Spreading the XML paradigm around
2006-03-14
For a long time DocBook was supporting only CALS table model. Since V4.3 support for HTML table model was added. Which model you should use? How to remove “the other” table model from schema?
To be honest, I
was never happy that HTML table model was added into
DocBook. Why? Because it is inconsistent with the rest of
DocBook, it is not using namespaces to identify itself and it has
bloated DocBook DTD with attributes like onmouseover
.
Example 1. Sample CALS table and its rendering
<table> <title>Test table</title> <tgroup cols="2"> <colspec colname="c1"/> <colspec colname="c2"/> <thead> <row> <entry>A</entry> <entry>B</entry> </row> </thead> <tbody> <row> <entry>42</entry> <entry>123</entry> </row> <row> <entry namest="c1" nameend="c2">spanned</entry> </row> </tbody> </tgroup> </table>
The CALS table model has a very long history and some things can be considered as archaic—e.g. specifying number of columns is required by CALS because table rendering was quite hard and expensive task few years ago. Knowing total number of columns allows to use more effective rendering routines. This is no longer true, but attribute is still there.

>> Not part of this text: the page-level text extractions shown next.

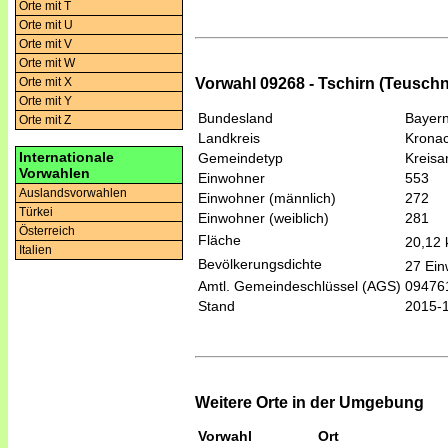
Orte mit T
Orte mit U
Orte mit V
Orte mit W
Orte mit X
Vorwahl 09268 - Tschirn (Teuschn
Orte mit Y
Bundesland
Bayer
Orte mit Z
Landkreis
Krona
Internationale
Gemeindetyp
Kreis
Vorwahlen
Einwohner
553
Auslandsvorwahlen
Einwohner (männlich)
272
Türkei
Einwohner (weiblich)
281
Österreich
Fläche
20,12
Italien
Bevölkerungsdichte
27 Ein
Amtl. Gemeindeschlüssel (AGS)
09476
Stand
2015-
Weitere Orte in der Umgebung
Vorwahl
Ort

Another little inconvenience is need to name columns if you want to merge cells. You are right that this is little bit overkill for simple cases, but it can be advantage for complex tables with many spans when you have to insert new column inside spanned area. Indirection is good, but it means more work usually. And anyway, you are editing DocBook tables in a WYSIWYG editor and your are shielded from seeing XML code. ;-)
Let's compare sample table with the same table expressed in HTML.

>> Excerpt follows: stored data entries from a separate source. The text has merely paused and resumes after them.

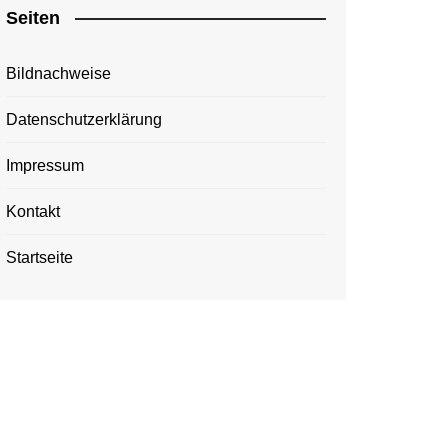
Seiten
Bildnachweise
Datenschutzerklärung
Impressum
Kontakt
Startseite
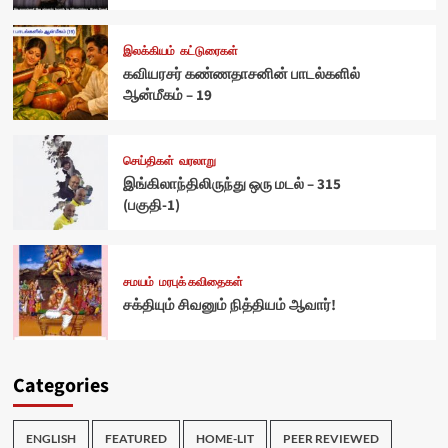
இலக்கியம்
கட்டுரைகள்
கவியரசர் கண்ணதாசனின் பாடல்களில்
ஆன்மீகம் – 19
செய்திகள்
வரலாறு
இங்கிலாந்திலிருந்து ஒரு மடல் – 315
(பகுதி-1)
சமயம்
மரபுக் கவிதைகள்
சக்தியும் சிவனும் நித்தியம் ஆவார்!
Categories
ENGLISH
FEATURED
HOME-LIT
PEER REVIEWED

Example 2. Sample HTML table
<table> <caption>Test table</caption> <thead> <tr> <th>A</th> <th>B</th> </tr> </thead> <tbody> <tr> <td>42</td> <td>123</td> </tr> <tr> <td colspan="2">spanned</td> </tr> </tbody> </table>
The structure of the table is almost identical. You can see that
the title of the table is expressed by caption
element. This is inconsistent with the rest of DocBook formal objects
which use title
. You are also not allowed to use
titleabbrev
and info
elements for HTML
table. I personally consider this as the biggest disadvantage. This
simply hides some general DocBook functionality from you and creates
inconsistent schema.
There is no need for specifying total number of columns and
merging of cells is done directly by using colspan
attribute. But simply renaming
row
→ tr
and entry
→
td
/th
is the real difference between table
models.
There are also some reasons for using HTML tables in
DocBook—more users are familiar with them and you can copy'n'paste
them from Web pages. But I don't consider this as a real argument. Why
then not allow HTML inline elements as well? Why not to allow
h1
instead of bridgehead
as well? OK, table
model is something little bit different, but it should have been added
in XHTML namespace.
I will left decision about which table model to use on you. But it would be very strange to mix those two models in the same document. Because of this, it is good idea to create customized DocBook schema which will permit only one table model. I must say that I really like RELAX NG (thanks, James Clark and Murata Makoto) and modularity of DocBook V5.0 schemas (thanks, Norm). To disable HTML table models it is sufficient to use the following simple customization:
include "docbook.rnc" { db.html.table = notAllowed db.html.informaltable = notAllowed }
If you prefer HTML tables, and want to disable CALS tables, take it as a homework. Given my attitude I'm not going to help you with removing CALS and using HTML tables in DocBook, but process is completely analogical. You can even do things like using CALS for tables, and HTML for informal tables. Or you can jump directly from window.